ASSIGNMENT | Taking only the lines of the data below from the line with "radio [560,209,614,239] ->" to the line with "camera: 55 degrees right, 15 degrees up", ends included, write them out exactly and without pictures.

Object matching data
※ ※ ※

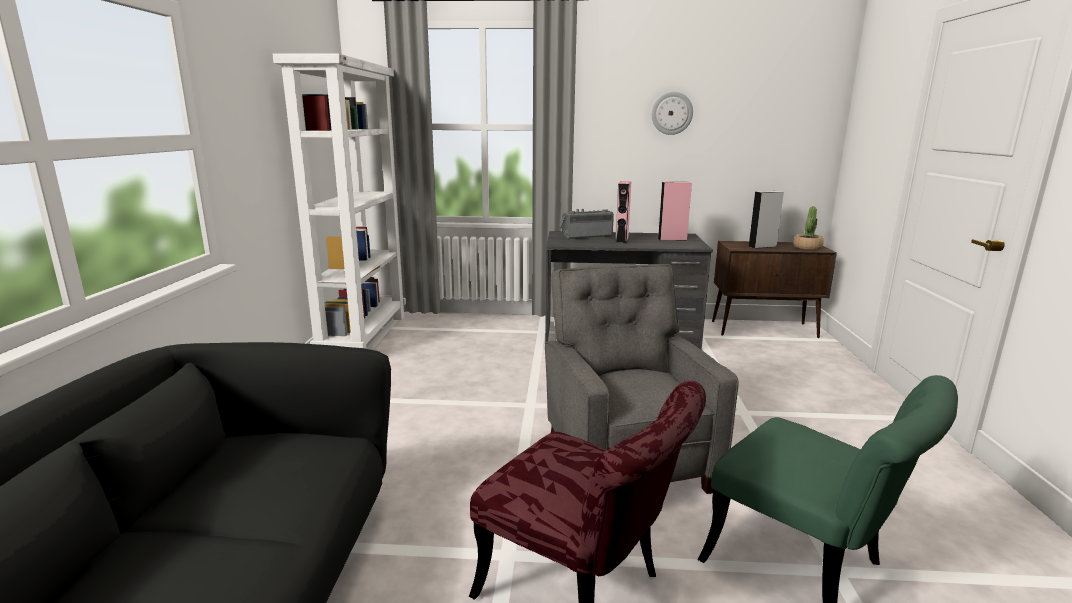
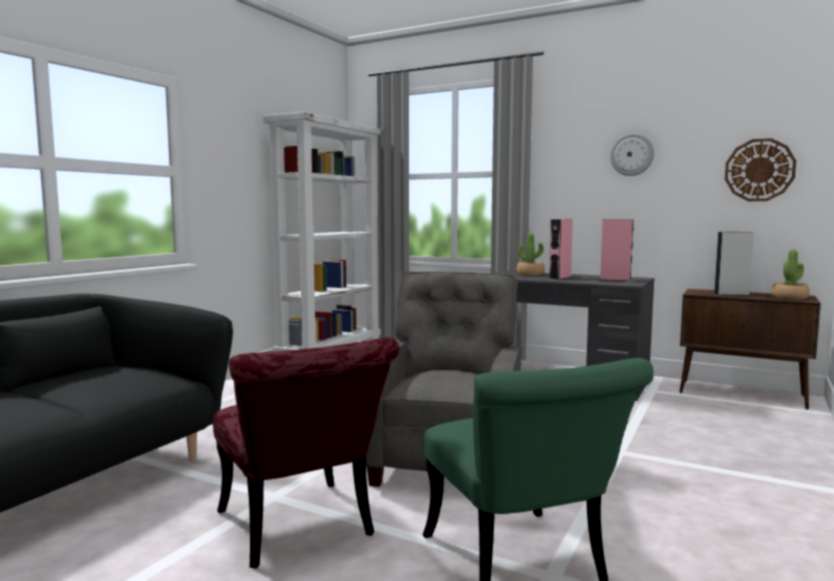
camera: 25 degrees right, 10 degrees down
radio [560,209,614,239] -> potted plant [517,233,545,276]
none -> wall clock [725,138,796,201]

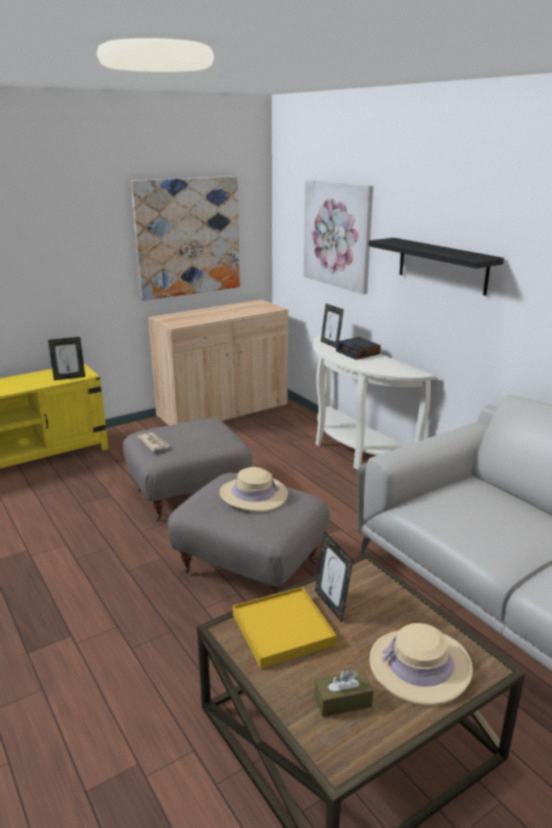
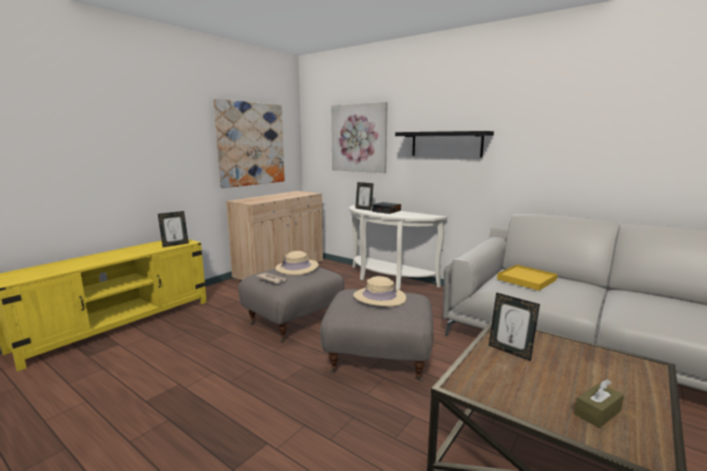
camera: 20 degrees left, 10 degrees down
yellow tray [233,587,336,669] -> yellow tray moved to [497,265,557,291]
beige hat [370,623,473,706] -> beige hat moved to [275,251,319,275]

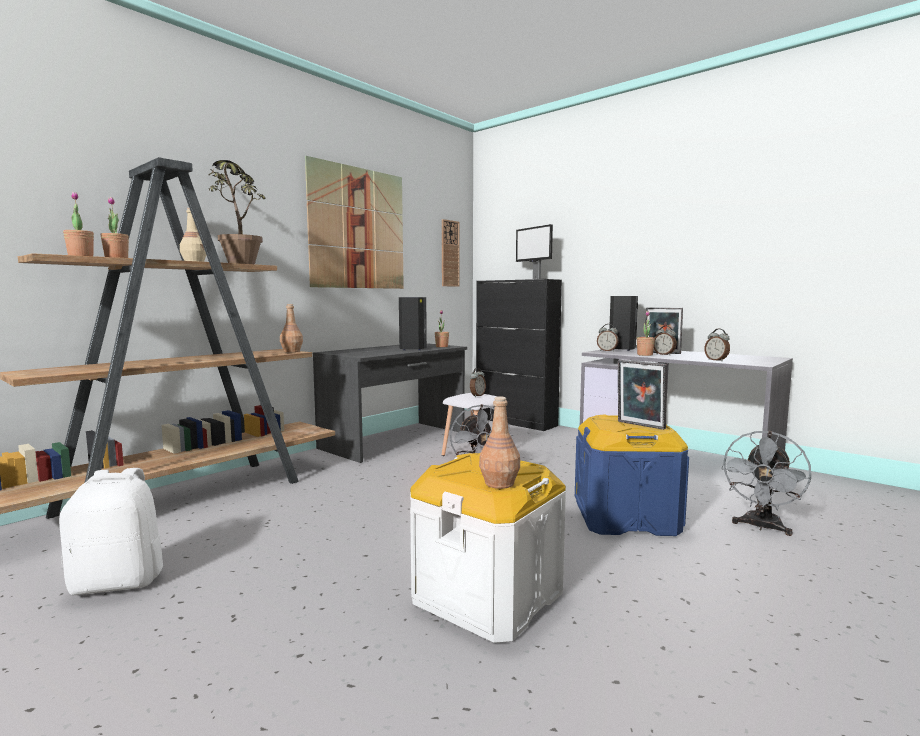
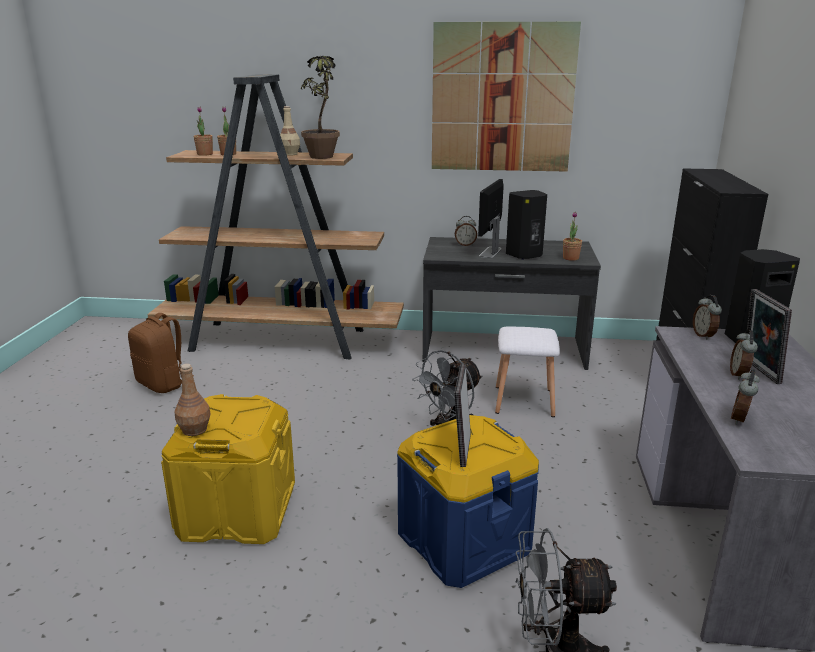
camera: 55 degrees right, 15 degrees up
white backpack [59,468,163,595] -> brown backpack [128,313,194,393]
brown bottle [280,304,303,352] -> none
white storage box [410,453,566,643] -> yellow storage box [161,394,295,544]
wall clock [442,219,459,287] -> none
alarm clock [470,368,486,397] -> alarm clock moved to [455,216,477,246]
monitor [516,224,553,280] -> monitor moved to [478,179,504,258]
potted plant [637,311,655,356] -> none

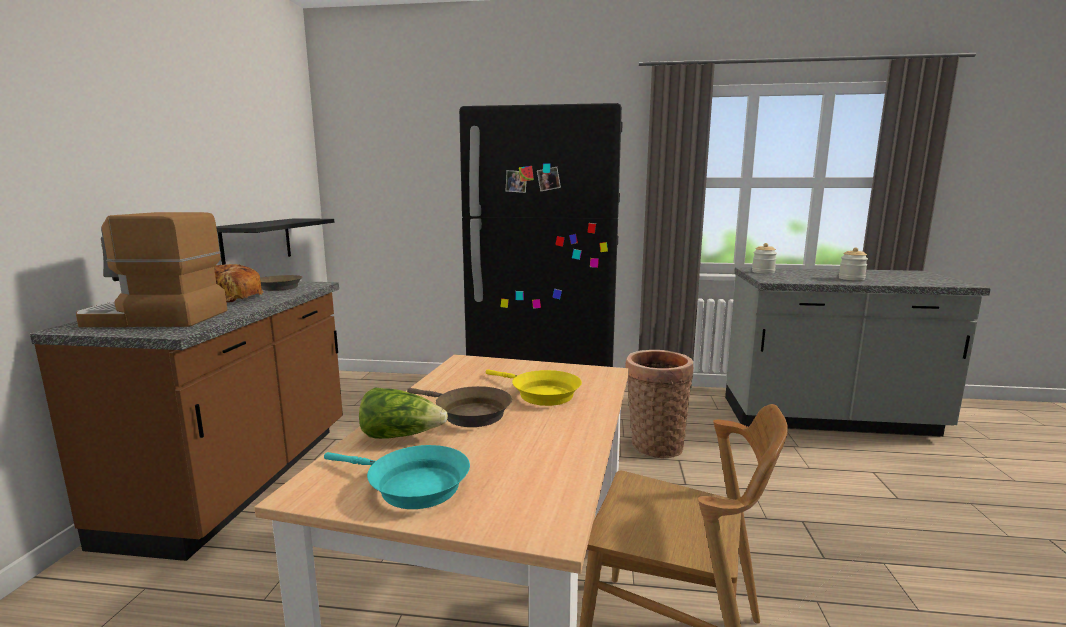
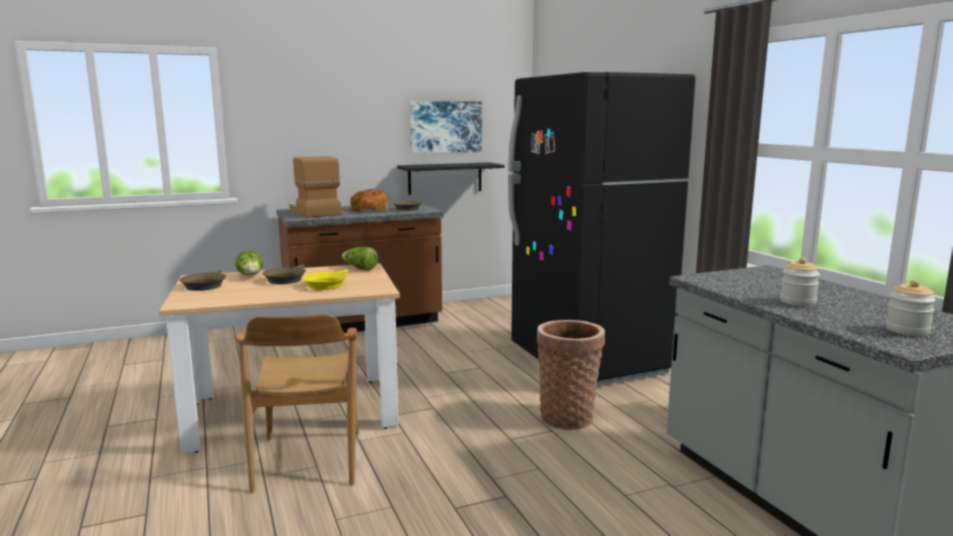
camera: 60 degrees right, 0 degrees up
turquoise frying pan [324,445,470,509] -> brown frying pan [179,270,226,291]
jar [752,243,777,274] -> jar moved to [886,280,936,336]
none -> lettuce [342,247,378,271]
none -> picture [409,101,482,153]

※ ※ ※

TASK RESPONSE |
radio [560,209,614,239] -> potted plant [517,233,545,276]
none -> wall clock [725,138,796,201]

camera: 20 degrees left, 10 degrees down
yellow tray [233,587,336,669] -> yellow tray moved to [497,265,557,291]
beige hat [370,623,473,706] -> beige hat moved to [275,251,319,275]

camera: 55 degrees right, 15 degrees up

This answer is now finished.